Randomize Framework order in runs

TechEmpower / FrameworkBenchmarks

Source for the TechEmpower Framework Benchmarks project

https://www.techempower.com/benchmarks/

Other

7.4k stars 1.89k forks source link

Randomize Framework order in runs #8830

Open p8 opened 1 month ago

p8 commented 1 month ago

Currently the benchmarks are run in the same order everytime. Sometimes a run fails after a number of frameworks were benchmarked, or the run is restarted. This causes the frameworks starting with a to have more test runs than frameworks starting with z. If the order could be randomized the number of runs would be better distributed.

fakeshadow commented 1 month ago

As someone maintaining a benchmark starts with x I feel this.

That said IMO a fair way of handling order is to prioritize benches with most recent changes. As for benches that haven't changed for a while I guess the maintainers would care less about continuous run result.

joanhey commented 1 month ago

I think that is enough to start one run with a and the next with z. And perhaps we still see some differences in the results.

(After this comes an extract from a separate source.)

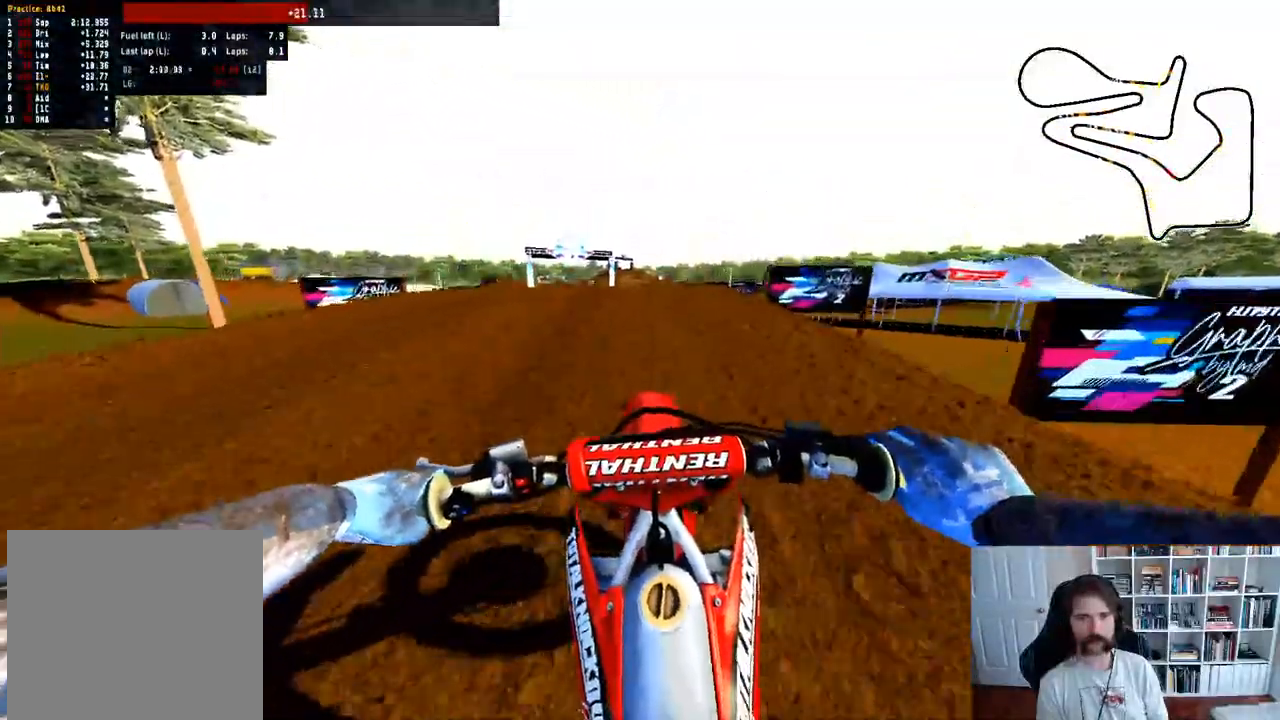
{"buttons": [], "left_stick": "left", "right_stick": "center", "events": [[133, "left_stick", "left"], [300, "R2", "up"], [317, "B", "down"], [317, "left_stick", "center"], [433, "B", "up"], [483, "left_stick", "left"]]}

This run and the next, change the servers, databases, ... so the change it's for all frameworks. Don't depend from the changes in the frameworks. A mature framework need less changes than a young one. Still we can bench in local to test small changes.

itrofimow commented 1 month ago

What I maintain starts with u, so I'm heavily biased here, but I would also appreciate this change being implemented.

My concern is not about failures or restarts, as they usually don't happen that often when the environment is stable, but rather about a feedback latency: I mostly use TFB as a measurement tool (and a big shout-out to TE crew for providing that tool), and given a hypothetical performance drop in the ongoing run, I'm left with approx. a day to squeeze a potential fix into the next measurement, and a failure to do so would lead to a feedback latency of two full weeks (every run is approx. a week). Moreover, any dependency bump I do is at least a week (an almost full run) in terms of feedback latency, and 1.5 weeks on average.

Flipping the order between runs (or FWIW randomizing it) would significantly reduce these latencies for me.

joanhey commented 1 month ago

The frameworks that stay in the middle have ~3 days to make changes. It's the same if the bench begin with a or in reverse order. The problem is the frameworks that are the last in the run. Please don't randomize, now we almost know when are the result for our framework. But we need to flip the order in any new run !!

p8 commented 1 month ago

Flipping the order each time makes sense to me.

NateBrady23 commented 1 month ago

I like the idea of flipping the order. I'm just getting back from vacation and catching up on a bunch of stuff. Let's get the environment stable, and then I think this is easy to do. Will leave this open until we get it in.

joanhey commented 1 week ago

After finish the last full run, the next run did not flip the order.

volyrique commented 1 week ago

That's because the tfb-startup.sh script runs tfb-shutdown.sh on startup; the latter is responsible for flipping the order. Is changing the order only after an unsuccessful run by design?

p8 commented 1 week ago

I think the following run was reversed: https://tfb-status.techempower.com/results/3c2e9871-9c2a-4ff3-bc31-620f65da4e74. The “last framework” tested is incorrect though.

NateBrady23 commented 1 week ago

That's because the tfb-startup.sh script runs tfb-shutdown.sh on startup; the latter is responsible for flipping the order. Is changing the order only after an unsuccessful run by design?

No, I forgot that we actually run the shutdown script twice after a successful run because it's being called from the startup script as well. The design was supposed to be the exact opposite. I'll have to move it to the startup script and it will just reverse every time a run starts.